▸ What to produce
Please retype the records below exactly, leaving out any pictures.

▸ Supplied information
+ + + + +

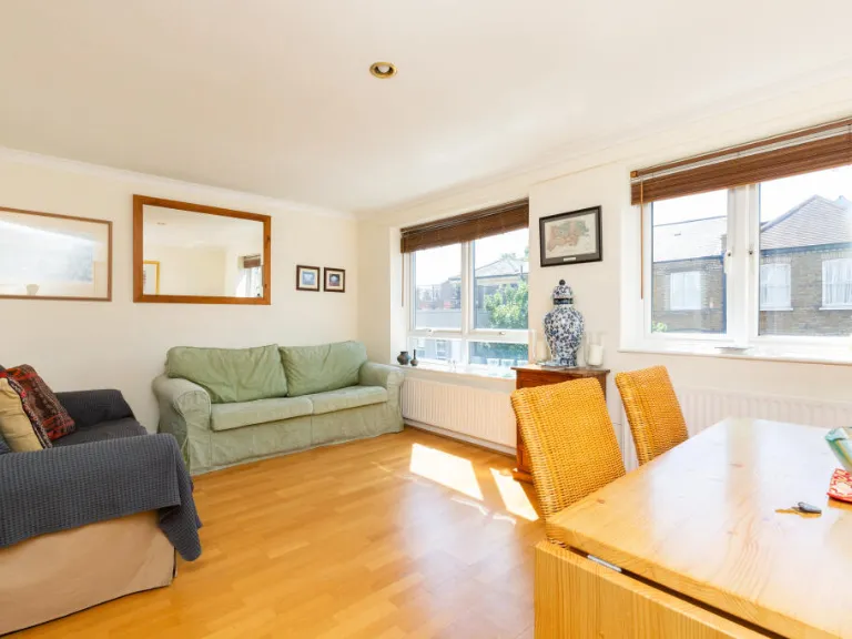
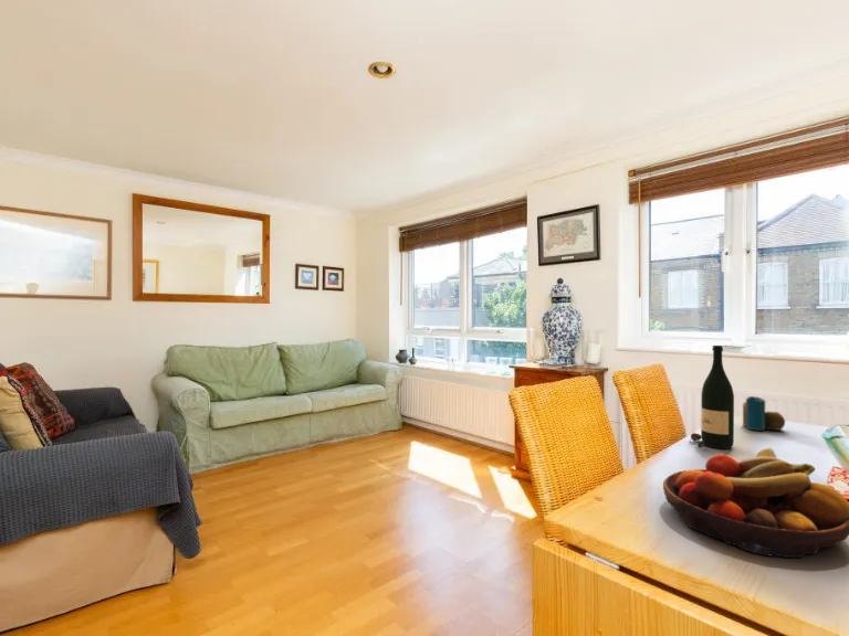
+ wine bottle [689,344,735,451]
+ candle [742,395,786,432]
+ fruit bowl [662,446,849,559]
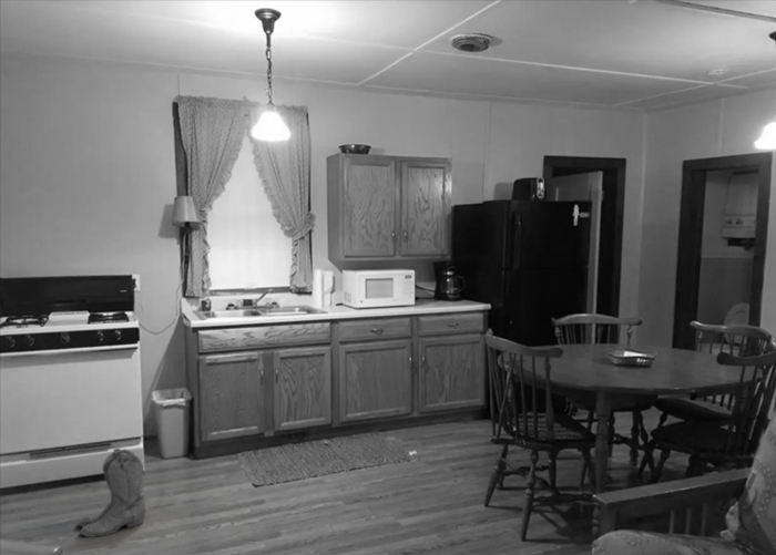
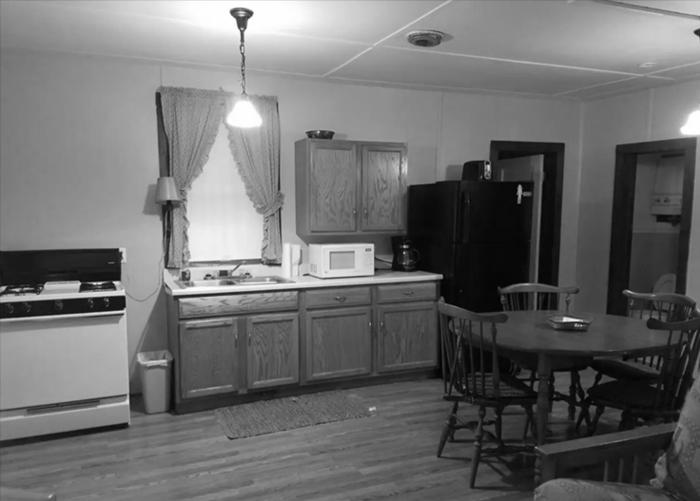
- boots [76,446,146,538]
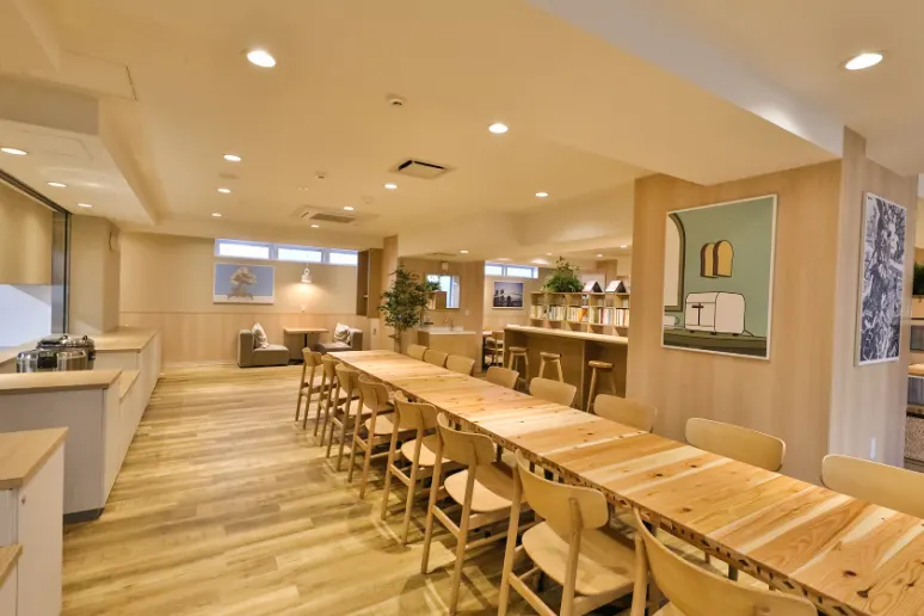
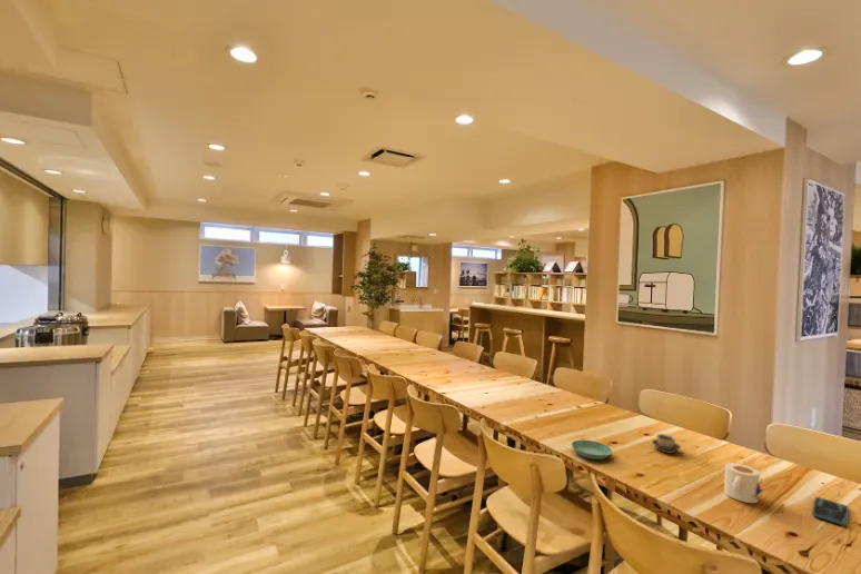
+ saucer [571,439,613,461]
+ smartphone [811,496,850,527]
+ mug [723,462,764,504]
+ cup [651,433,682,455]
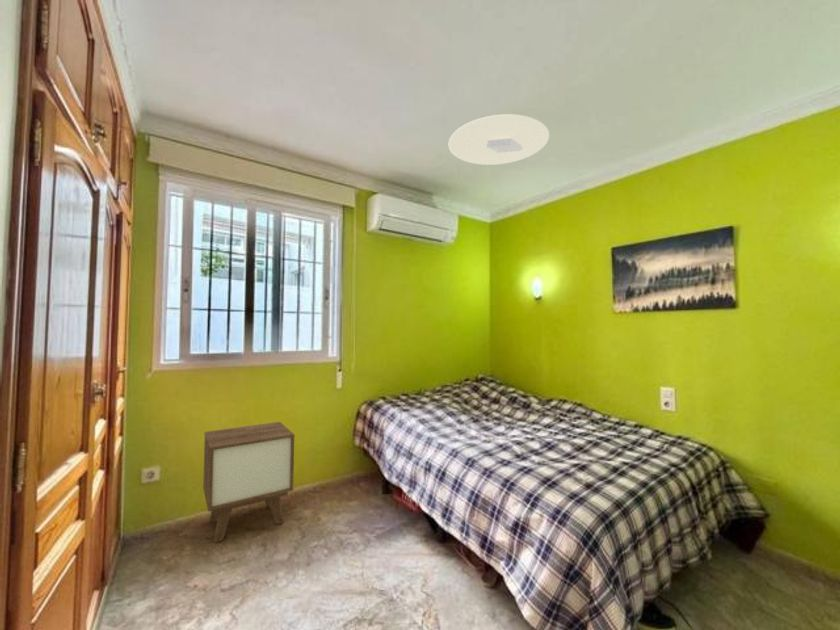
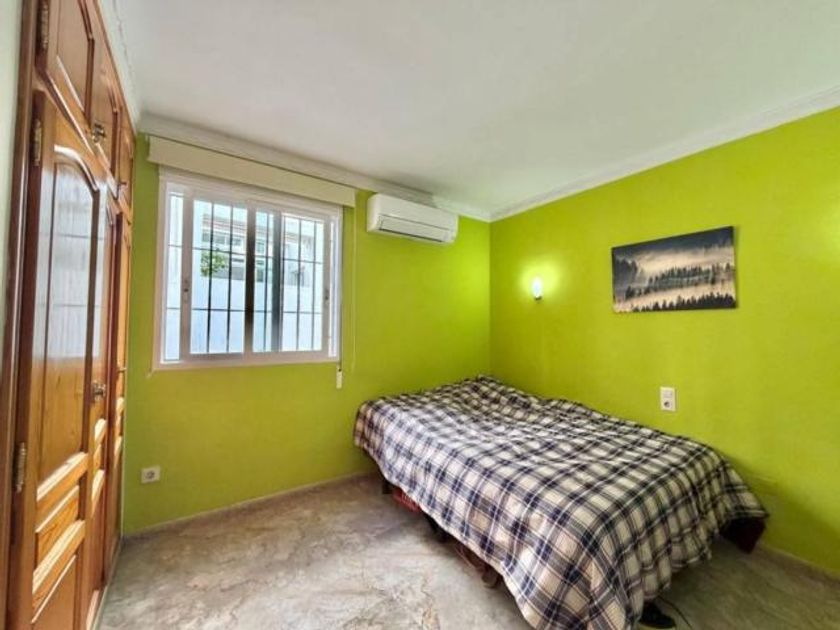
- nightstand [202,421,296,544]
- ceiling light [447,113,550,166]
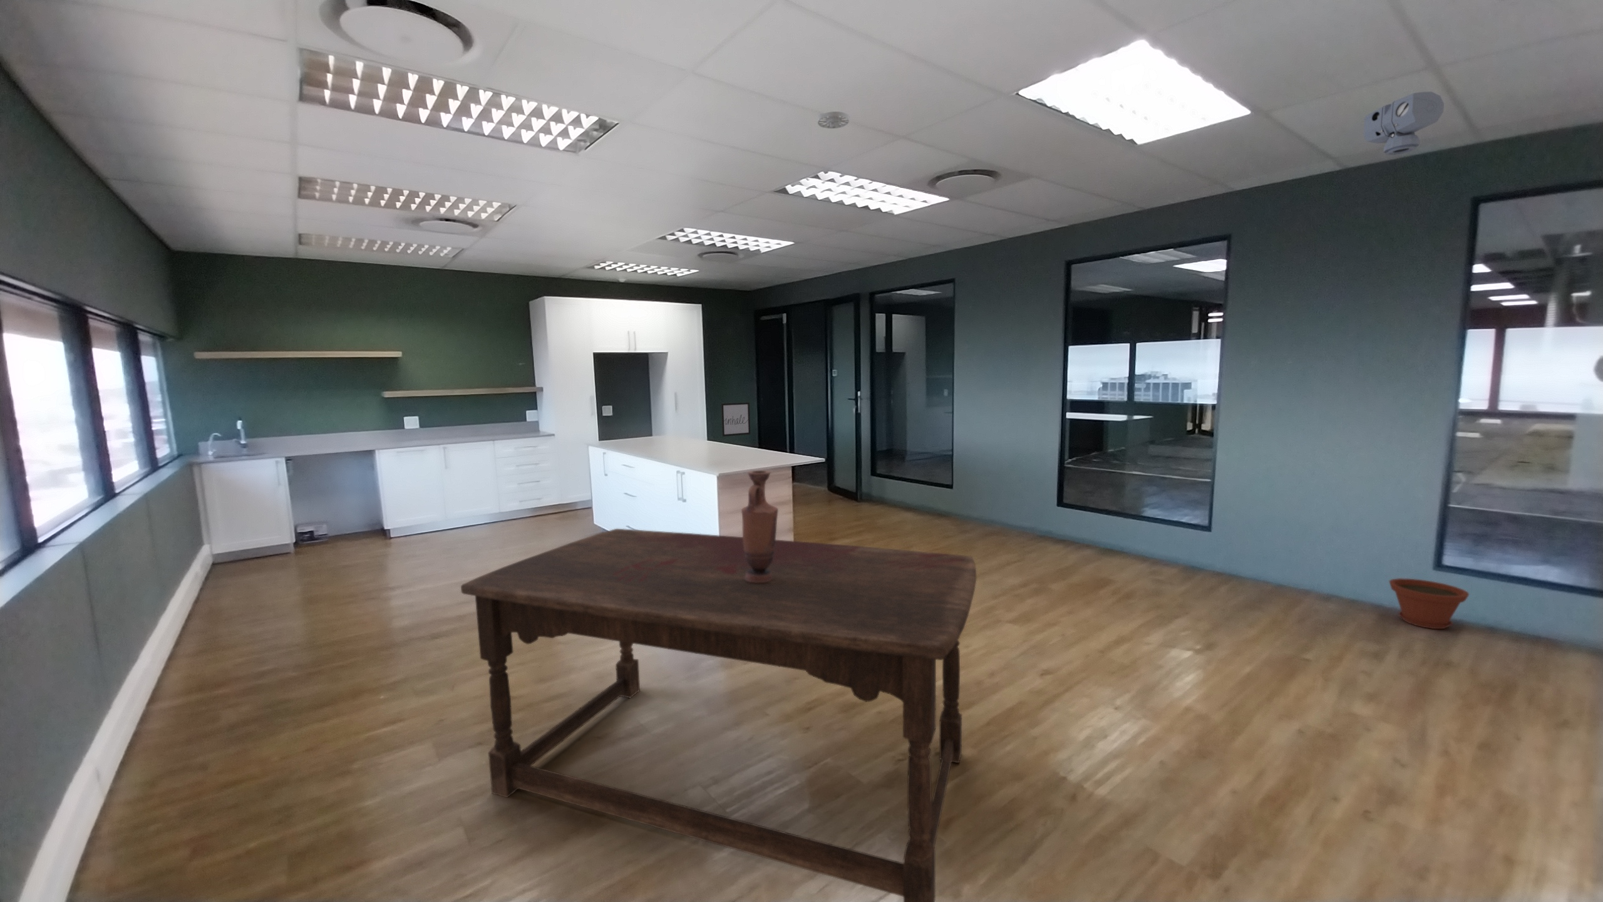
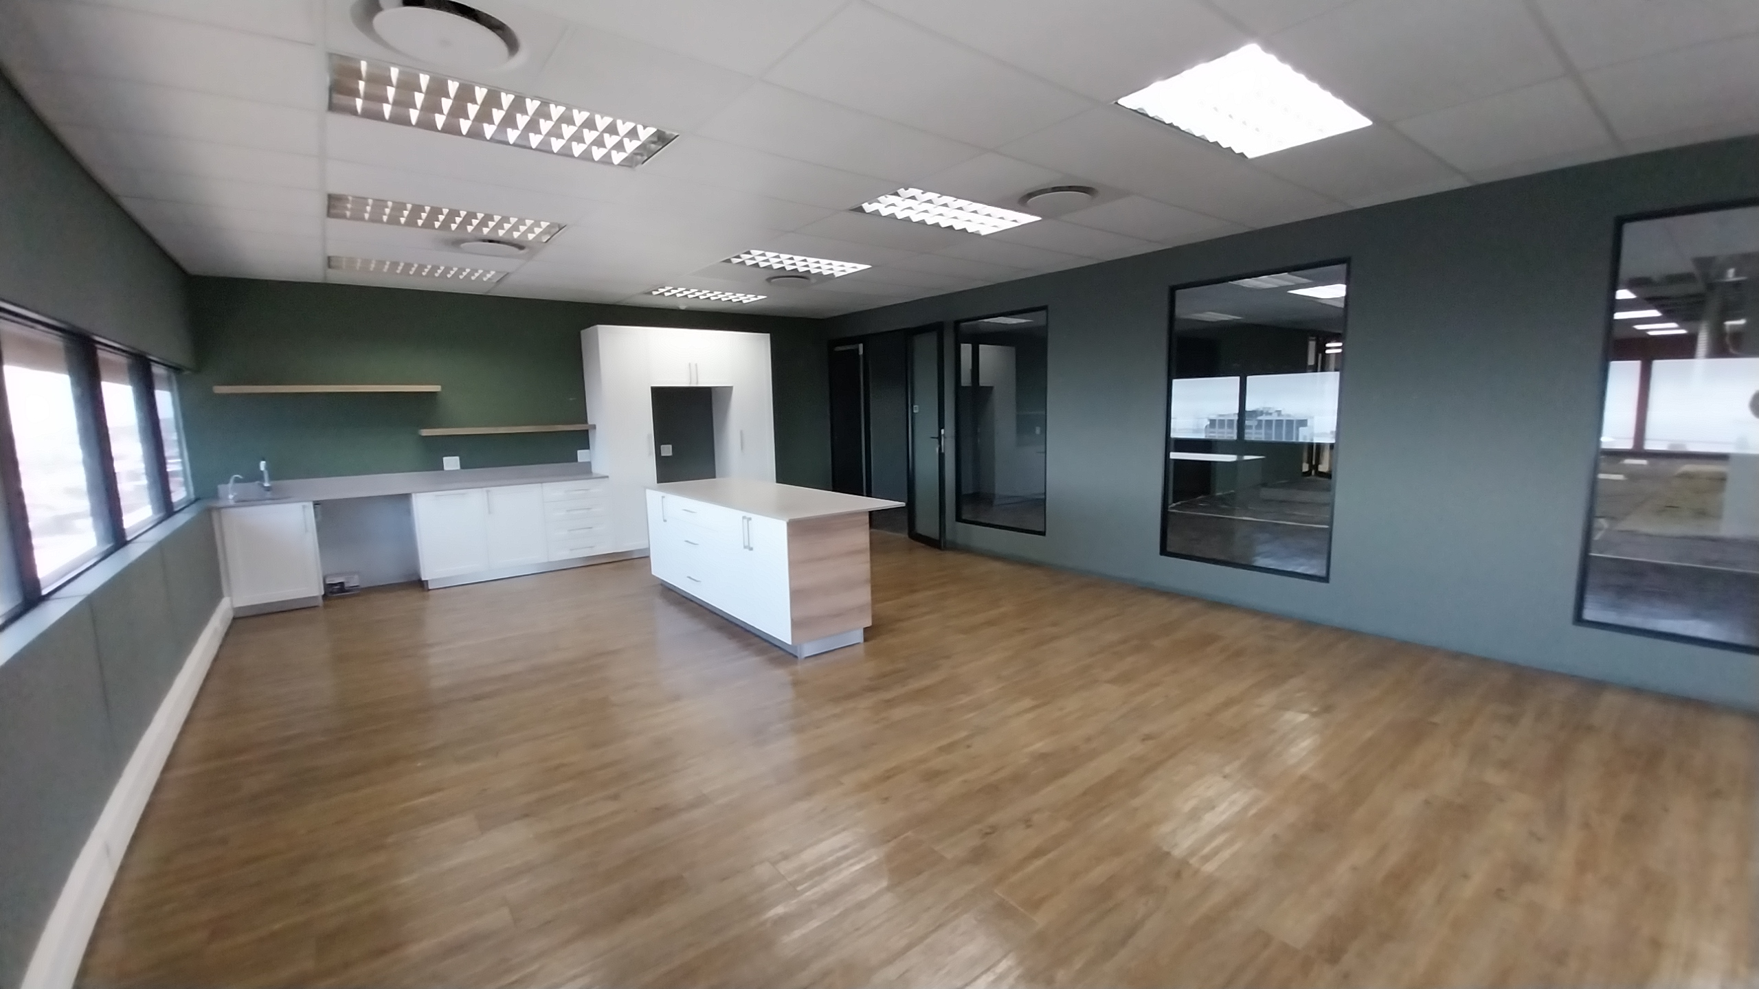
- security camera [1363,90,1444,156]
- dining table [460,528,977,902]
- wall art [721,402,751,437]
- vase [741,470,779,584]
- plant pot [1388,577,1470,630]
- smoke detector [817,111,851,129]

+ + + + +

▸ Answer section
+ wine bottle [689,344,735,451]
+ candle [742,395,786,432]
+ fruit bowl [662,446,849,559]
- boots [76,446,146,538]
+ saucer [571,439,613,461]
+ smartphone [811,496,850,527]
+ mug [723,462,764,504]
+ cup [651,433,682,455]
- nightstand [202,421,296,544]
- ceiling light [447,113,550,166]
- security camera [1363,90,1444,156]
- dining table [460,528,977,902]
- wall art [721,402,751,437]
- vase [741,470,779,584]
- plant pot [1388,577,1470,630]
- smoke detector [817,111,851,129]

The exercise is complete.